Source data
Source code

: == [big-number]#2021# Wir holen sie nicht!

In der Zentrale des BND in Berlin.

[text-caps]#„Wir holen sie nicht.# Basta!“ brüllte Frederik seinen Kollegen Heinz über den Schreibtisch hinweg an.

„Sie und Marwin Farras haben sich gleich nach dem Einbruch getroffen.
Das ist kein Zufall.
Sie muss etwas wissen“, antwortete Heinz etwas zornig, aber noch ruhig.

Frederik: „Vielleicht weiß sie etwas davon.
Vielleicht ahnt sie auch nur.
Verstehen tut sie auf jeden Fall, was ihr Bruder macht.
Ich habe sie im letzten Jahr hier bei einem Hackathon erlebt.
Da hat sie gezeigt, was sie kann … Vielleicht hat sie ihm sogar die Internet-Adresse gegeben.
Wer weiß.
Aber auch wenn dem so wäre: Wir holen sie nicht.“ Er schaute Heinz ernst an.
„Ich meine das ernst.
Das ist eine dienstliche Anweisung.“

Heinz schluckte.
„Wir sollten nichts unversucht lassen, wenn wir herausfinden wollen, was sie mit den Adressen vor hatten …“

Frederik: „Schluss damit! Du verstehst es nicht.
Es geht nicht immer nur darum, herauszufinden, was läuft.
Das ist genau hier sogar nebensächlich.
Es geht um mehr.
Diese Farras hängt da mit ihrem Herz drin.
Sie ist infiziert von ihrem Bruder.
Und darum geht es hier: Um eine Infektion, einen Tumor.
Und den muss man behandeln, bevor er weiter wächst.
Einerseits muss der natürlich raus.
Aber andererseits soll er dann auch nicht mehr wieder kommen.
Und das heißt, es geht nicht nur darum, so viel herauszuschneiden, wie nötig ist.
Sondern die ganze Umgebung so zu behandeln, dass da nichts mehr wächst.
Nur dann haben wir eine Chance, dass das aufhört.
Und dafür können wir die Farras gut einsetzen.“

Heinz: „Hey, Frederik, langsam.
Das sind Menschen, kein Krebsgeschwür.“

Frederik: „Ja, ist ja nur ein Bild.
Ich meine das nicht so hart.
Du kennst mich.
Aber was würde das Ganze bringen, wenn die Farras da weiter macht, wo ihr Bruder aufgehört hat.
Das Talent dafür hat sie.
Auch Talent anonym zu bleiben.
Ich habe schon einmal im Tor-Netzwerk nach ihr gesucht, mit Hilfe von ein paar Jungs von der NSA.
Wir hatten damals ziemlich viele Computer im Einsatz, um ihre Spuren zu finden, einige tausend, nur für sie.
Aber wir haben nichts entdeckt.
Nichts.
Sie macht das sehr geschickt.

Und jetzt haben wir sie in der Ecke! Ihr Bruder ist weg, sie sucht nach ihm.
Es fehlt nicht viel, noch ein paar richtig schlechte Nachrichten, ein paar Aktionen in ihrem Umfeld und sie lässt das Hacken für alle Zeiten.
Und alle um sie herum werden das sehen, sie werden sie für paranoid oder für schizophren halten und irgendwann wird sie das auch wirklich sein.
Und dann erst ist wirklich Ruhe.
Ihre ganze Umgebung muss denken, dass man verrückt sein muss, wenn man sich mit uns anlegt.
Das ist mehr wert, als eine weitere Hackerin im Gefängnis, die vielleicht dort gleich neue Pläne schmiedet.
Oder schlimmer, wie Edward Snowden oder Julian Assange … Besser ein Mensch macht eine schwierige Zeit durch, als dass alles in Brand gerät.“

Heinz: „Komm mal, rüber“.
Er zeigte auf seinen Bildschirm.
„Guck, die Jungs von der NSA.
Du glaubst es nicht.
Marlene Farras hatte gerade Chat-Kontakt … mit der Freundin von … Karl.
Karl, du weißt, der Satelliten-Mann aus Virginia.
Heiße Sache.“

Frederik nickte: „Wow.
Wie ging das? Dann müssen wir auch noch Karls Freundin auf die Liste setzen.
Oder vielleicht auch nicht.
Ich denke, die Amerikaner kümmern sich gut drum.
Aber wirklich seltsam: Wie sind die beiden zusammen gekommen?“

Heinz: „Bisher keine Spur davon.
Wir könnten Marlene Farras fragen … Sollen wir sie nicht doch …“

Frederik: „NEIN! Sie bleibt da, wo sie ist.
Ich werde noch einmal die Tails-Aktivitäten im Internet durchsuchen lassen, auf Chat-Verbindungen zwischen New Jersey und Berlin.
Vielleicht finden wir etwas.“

### PROBLEM REQUIREMENTS
Please transcribe all of the entries precisely.

### ANSWER TO THIS TASK
Source code

: == [big-number]#2021# Wir holen sie nicht!

In der Zentrale des BND in Berlin.

[text-caps]#„Wir holen sie nicht.# Basta!“ brüllte Frederik seinen Kollegen Heinz über den Schreibtisch hinweg an.

„Sie und Marwin Farras haben sich gleich nach dem Einbruch getroffen.
Das ist kein Zufall.
Sie muss etwas wissen“, antwortete Heinz etwas zornig, aber noch ruhig.

Frederik: „Vielleicht weiß sie etwas davon.
Vielleicht ahnt sie auch nur.
Verstehen tut sie auf jeden Fall, was ihr Bruder macht.
Ich habe sie im letzten Jahr hier bei einem Hackathon erlebt.
Da hat sie gezeigt, was sie kann … Vielleicht hat sie ihm sogar die Internet-Adresse gegeben.
Wer weiß.
Aber auch wenn dem so wäre: Wir holen sie nicht.“ Er schaute Heinz ernst an.
„Ich meine das ernst.
Das ist eine dienstliche Anweisung.“

Heinz schluckte.
„Wir sollten nichts unversucht lassen, wenn wir herausfinden wollen, was sie mit den Adressen vor hatten …“

Frederik: „Schluss damit! Du verstehst es nicht.
Es geht nicht immer nur darum, herauszufinden, was läuft.
Das ist genau hier sogar nebensächlich.
Es geht um mehr.
Diese Farras hängt da mit ihrem Herz drin.
Sie ist infiziert von ihrem Bruder.
Und darum geht es hier: Um eine Infektion, einen Tumor.
Und den muss man behandeln, bevor er weiter wächst.
Einerseits muss der natürlich raus.
Aber andererseits soll er dann auch nicht mehr wieder kommen.
Und das heißt, es geht nicht nur darum, so viel herauszuschneiden, wie nötig ist.
Sondern die ganze Umgebung so zu behandeln, dass da nichts mehr wächst.
Nur dann haben wir eine Chance, dass das aufhört.
Und dafür können wir die Farras gut einsetzen.“

Heinz: „Hey, Frederik, langsam.
Das sind Menschen, kein Krebsgeschwür.“

Frederik: „Ja, ist ja nur ein Bild.
Ich meine das nicht so hart.
Du kennst mich.
Aber was würde das Ganze bringen, wenn die Farras da weiter macht, wo ihr Bruder aufgehört hat.
Das Talent dafür hat sie.
Auch Talent anonym zu bleiben.
Ich habe schon einmal im Tor-Netzwerk nach ihr gesucht, mit Hilfe von ein paar Jungs von der NSA.
Wir hatten damals ziemlich viele Computer im Einsatz, um ihre Spuren zu finden, einige tausend, nur für sie.
Aber wir haben nichts entdeckt.
Nichts.
Sie macht das sehr geschickt.

Und jetzt haben wir sie in der Ecke! Ihr Bruder ist weg, sie sucht nach ihm.
Es fehlt nicht viel, noch ein paar richtig schlechte Nachrichten, ein paar Aktionen in ihrem Umfeld und sie lässt das Hacken für alle Zeiten.
Und alle um sie herum werden das sehen, sie werden sie für paranoid oder für schizophren halten und irgendwann wird sie das auch wirklich sein.
Und dann erst ist wirklich Ruhe.
Ihre ganze Umgebung muss denken, dass man verrückt sein muss, wenn man sich mit uns anlegt.
Das ist mehr wert, als eine weitere Hackerin im Gefängnis, die vielleicht dort gleich neue Pläne schmiedet.
Oder schlimmer, wie Edward Snowden oder Julian Assange … Besser ein Mensch macht eine schwierige Zeit durch, als dass alles in Brand gerät.“

Heinz: „Komm mal, rüber“.
Er zeigte auf seinen Bildschirm.
„Guck, die Jungs von der NSA.
Du glaubst es nicht.
Marlene Farras hatte gerade Chat-Kontakt … mit der Freundin von … Karl.
Karl, du weißt, der Satelliten-Mann aus Virginia.
Heiße Sache.“

Frederik nickte: „Wow.
Wie ging das? Dann müssen wir auch noch Karls Freundin auf die Liste setzen.
Oder vielleicht auch nicht.
Ich denke, die Amerikaner kümmern sich gut drum.
Aber wirklich seltsam: Wie sind die beiden zusammen gekommen?“

Heinz: „Bisher keine Spur davon.
Wir könnten Marlene Farras fragen … Sollen wir sie nicht doch …“

Frederik: „NEIN! Sie bleibt da, wo sie ist.
Ich werde noch einmal die Tails-Aktivitäten im Internet durchsuchen lassen, auf Chat-Verbindungen zwischen New Jersey und Berlin.
Vielleicht finden wir etwas.“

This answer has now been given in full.